If the reserved goods are processed, mixed, blended, or combined with other items, we acquire co-ownership of the new item in a share corresponding to the ratio of the invoice value of our reserved goods to the total value.
The provisions applicable to the reserved goods apply accordingly to the co-ownership shares arising under the above provisions.
(b) The customer hereby assigns to us the claims from the resale or other disposal transactions, such as contracts for work, including all ancillary rights, proportionally also insofar as the goods have been processed, mixed, or blended and we have acquired co-ownership in the amount of our invoice value, or the goods are permanently installed. To the extent the reserved goods are processed, mixed, blended, or permanently installed, we are entitled to a fraction of the respective claim from the resale corresponding to the ratio of the invoice value of our reserved goods to the invoice value of the item from this assignment.
If the reserved goods are sold by the customer together with other goods not delivered by us, the customer hereby assigns to us a portion of the claim from the resale equal to the invoice value of our reserved goods.
If the customer has sold this claim within the scope of genuine factoring, they hereby assign to us the claim against the factor that replaces it. If the claim from the resale by the customer is set in a current account relationship with their buyer, they hereby assign their claims from the current account relationship to us up to the invoice value of the reserved goods.
(c) We hereby accept the above assignments.
(d) The customer is authorized to collect the claims assigned to them until revoked by us. The collection authorization expires upon revocation, which occurs if the customer falls into default of payment or ceases payment. In this case, we are authorized by the customer to inform the debtors of the assignment and to collect the claim ourselves.
The customer is obliged, upon request, to provide us with a detailed list of the claims due to them, including the names and addresses of the debtors, the amount of the individual claims, invoice dates, etc., and to provide us with all information and documents necessary to assert the assigned claims and to allow verification of this information.
(e) Amounts received from assigned claims at the customer must be kept separately for us until they are transferred to us.
(f) Pledges or security transfers of ownership of the reserved goods or the assigned claims are not permitted. We must be informed immediately of any seizures, stating the creditor of the seizure.

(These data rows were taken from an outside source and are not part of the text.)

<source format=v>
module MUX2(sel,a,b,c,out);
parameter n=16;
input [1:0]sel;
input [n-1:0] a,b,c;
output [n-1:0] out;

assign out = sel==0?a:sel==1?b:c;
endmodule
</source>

If the value of the securities due to us exceeds our total claim against the customer by more than 10%, we are obliged to release them upon the customer's request to that extent.

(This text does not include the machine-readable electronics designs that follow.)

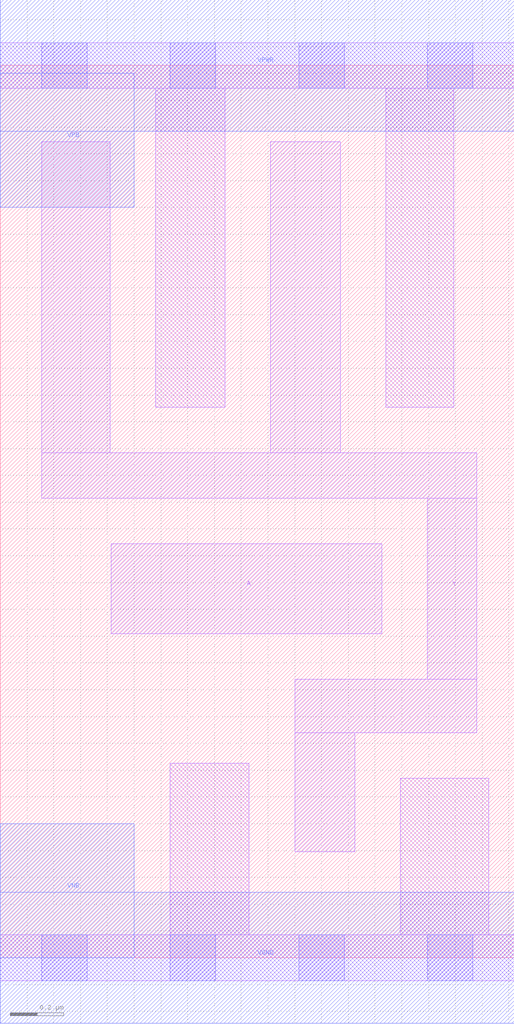
<source format=lef>
# Copyright 2020 The SkyWater PDK Authors
#
# Licensed under the Apache License, Version 2.0 (the "License");
# you may not use this file except in compliance with the License.
# You may obtain a copy of the License at
#
#     https://www.apache.org/licenses/LICENSE-2.0
#
# Unless required by applicable law or agreed to in writing, software
# distributed under the License is distributed on an "AS IS" BASIS,
# WITHOUT WARRANTIES OR CONDITIONS OF ANY KIND, either express or implied.
# See the License for the specific language governing permissions and
# limitations under the License.
#
# SPDX-License-Identifier: Apache-2.0

VERSION 5.5 ;
NAMESCASESENSITIVE ON ;
BUSBITCHARS "[]" ;
DIVIDERCHAR "/" ;
MACRO sky130_fd_sc_lp__clkinv_2
  CLASS CORE ;
  SOURCE USER ;
  ORIGIN  0.000000  0.000000 ;
  SIZE  1.920000 BY  3.330000 ;
  SYMMETRY X Y R90 ;
  SITE unit ;
  PIN A
    ANTENNAGATEAREA  0.693000 ;
    DIRECTION INPUT ;
    USE SIGNAL ;
    PORT
      LAYER li1 ;
        RECT 0.415000 1.210000 1.425000 1.545000 ;
    END
  END A
  PIN Y
    ANTENNADIFFAREA  0.804300 ;
    DIRECTION OUTPUT ;
    USE SIGNAL ;
    PORT
      LAYER li1 ;
        RECT 0.155000 1.715000 1.780000 1.885000 ;
        RECT 0.155000 1.885000 0.410000 3.045000 ;
        RECT 1.010000 1.885000 1.270000 3.045000 ;
        RECT 1.100000 0.395000 1.325000 0.840000 ;
        RECT 1.100000 0.840000 1.780000 1.040000 ;
        RECT 1.595000 1.040000 1.780000 1.715000 ;
    END
  END Y
  PIN VGND
    DIRECTION INOUT ;
    USE GROUND ;
    PORT
      LAYER met1 ;
        RECT 0.000000 -0.245000 1.920000 0.245000 ;
    END
  END VGND
  PIN VNB
    DIRECTION INOUT ;
    USE GROUND ;
    PORT
      LAYER met1 ;
        RECT 0.000000 0.000000 0.500000 0.500000 ;
    END
  END VNB
  PIN VPB
    DIRECTION INOUT ;
    USE POWER ;
    PORT
      LAYER met1 ;
        RECT 0.000000 2.800000 0.500000 3.300000 ;
    END
  END VPB
  PIN VPWR
    DIRECTION INOUT ;
    USE POWER ;
    PORT
      LAYER met1 ;
        RECT 0.000000 3.085000 1.920000 3.575000 ;
    END
  END VPWR
  OBS
    LAYER li1 ;
      RECT 0.000000 -0.085000 1.920000 0.085000 ;
      RECT 0.000000  3.245000 1.920000 3.415000 ;
      RECT 0.580000  2.055000 0.840000 3.245000 ;
      RECT 0.635000  0.085000 0.930000 0.725000 ;
      RECT 1.440000  2.055000 1.695000 3.245000 ;
      RECT 1.495000  0.085000 1.825000 0.670000 ;
    LAYER mcon ;
      RECT 0.155000 -0.085000 0.325000 0.085000 ;
      RECT 0.155000  3.245000 0.325000 3.415000 ;
      RECT 0.635000 -0.085000 0.805000 0.085000 ;
      RECT 0.635000  3.245000 0.805000 3.415000 ;
      RECT 1.115000 -0.085000 1.285000 0.085000 ;
      RECT 1.115000  3.245000 1.285000 3.415000 ;
      RECT 1.595000 -0.085000 1.765000 0.085000 ;
      RECT 1.595000  3.245000 1.765000 3.415000 ;
  END
END sky130_fd_sc_lp__clkinv_2
END LIBRARY

</source>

The customer stores the reserved goods for us free of charge. The customer must insure them against usual risks such as fire, theft, and water to the usual extent. The customer hereby assigns their compensation claims arising from damages of the mentioned types against insurance companies or other liable parties to us up to the amount of our claim. We accept the assignment.
(6) Transport Damage
If the customer is an entrepreneur, the risk of accidental loss and accidental deterioration passes to them as soon as we have delivered the item to the carrier, freight forwarder, or other person or institution designated to carry out the shipment.
(7) Place of Performance/Jurisdiction
The place of performance and jurisdiction are each located at our registered office, provided the entrepreneur customer is a merchant or the other requirements for a jurisdiction agreement according to § 38 ZPO are met.
We are always also entitled to bring claims against the entrepreneur customer at their general place of jurisdiction.
(8) Applicable Law
Contrary to the provision in the 2nd paragraph of (14), II. General Conditions, German law always applies to the contractual relationship with customers who are entrepreneurs, as between two contracting parties domiciled in Germany, excluding the UN Sales Convention (CISG).